Le droit civil a, depuis des décennies, un outil contre ce jeu. Il s’appelle le soulèvement du voile, quand quelqu’un utilise une société comme écran —pour cacher des biens, pour éluder des dettes, pour pouvoir dire « ce n’est pas à moi » tout en le contrôlant—, le juge est autorisé à regarder derrière l’écran et à traiter les choses comme ce qu’elles sont. Il a été élaboré par le Tribunal Suprême espagnol dans les années quatre-vingt et les tribunaux péruviens le connaissent et l’appliquent. Le droit canonique, en revanche, n’a rien de semblable : il peut créer et supprimer ses propres personnes juridiques, mais devant une anonyme de Madrid ou une fiducie de Lima son bras n’atteint pas. Cela dit, cela ne laisse pas l’Église sans défense. Rien ne l’empêche de faire ce que fait tout défraudeur : s’adresser aux tribunaux civils du pays et y demander ce que le canon ne lui donne pas. Et dans le cas péruvien il s’y rendrait avec un titre renforcé, car l’Accord de 1980 entre le Saint-Siège et la République reconnaît des effets civils aux entités canoniques : une association qui par concordat est canonique et dépend de l’Église ne peut ensuite, face à cette même Église, se présenter comme un tiers sans lien. Si son patrimoine a été vidé vers des associations civiles, des fiducies et des sociétés interposées, ce vidage s’attaque là où l’on attaque les fraudes, c’est-à-dire au tribunal de l’État, avec la simulation, l’action rescisoire ou le soulèvement du voile. Le commissaire apostolique qui se heurte encore et encore au mur sociétaire a donc une porte.

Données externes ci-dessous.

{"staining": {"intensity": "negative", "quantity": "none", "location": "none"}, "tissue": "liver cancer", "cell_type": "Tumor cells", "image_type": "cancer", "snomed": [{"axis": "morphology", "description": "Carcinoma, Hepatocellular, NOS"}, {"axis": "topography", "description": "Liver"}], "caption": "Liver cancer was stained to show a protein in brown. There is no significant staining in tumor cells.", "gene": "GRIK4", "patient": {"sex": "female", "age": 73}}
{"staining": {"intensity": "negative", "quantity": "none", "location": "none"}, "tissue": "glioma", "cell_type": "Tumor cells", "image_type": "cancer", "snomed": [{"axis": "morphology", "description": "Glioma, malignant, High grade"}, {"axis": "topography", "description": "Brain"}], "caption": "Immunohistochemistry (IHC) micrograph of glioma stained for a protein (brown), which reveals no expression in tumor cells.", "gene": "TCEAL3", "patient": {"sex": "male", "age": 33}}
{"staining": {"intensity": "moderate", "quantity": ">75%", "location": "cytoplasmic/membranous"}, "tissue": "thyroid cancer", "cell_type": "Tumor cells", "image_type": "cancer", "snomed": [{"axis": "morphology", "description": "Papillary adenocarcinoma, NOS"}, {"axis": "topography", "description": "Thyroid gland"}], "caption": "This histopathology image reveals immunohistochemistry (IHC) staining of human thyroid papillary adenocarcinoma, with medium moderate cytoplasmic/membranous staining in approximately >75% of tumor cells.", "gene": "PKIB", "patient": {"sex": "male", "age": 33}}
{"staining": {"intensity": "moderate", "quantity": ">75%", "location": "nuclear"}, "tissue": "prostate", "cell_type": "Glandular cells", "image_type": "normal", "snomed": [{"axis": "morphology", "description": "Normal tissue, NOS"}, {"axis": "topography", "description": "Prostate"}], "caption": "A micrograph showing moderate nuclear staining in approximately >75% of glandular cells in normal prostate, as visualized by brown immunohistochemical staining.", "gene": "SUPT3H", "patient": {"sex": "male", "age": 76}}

Reste le nom, qui semble choisi par un ironiste. Scriptor, en latin, est celui qui écrit. Celui qui a écrit prêchait en 1961 que le linge sale se lave en famille, et est mort en 1975 sans tester une ligne. Un demi-siècle plus tard, la société qui porte son métier comme raison sociale décide, mise en demeure à la main, qui peut le lire. Les brebis étaient appelées, selon ce qu’il raconta lui-même devant une bergerie de Castille, avec des mots qui gardaient un je ne sais quoi de tendresse. Aux lecteurs on leur écrit depuis un cabinet d’avocats.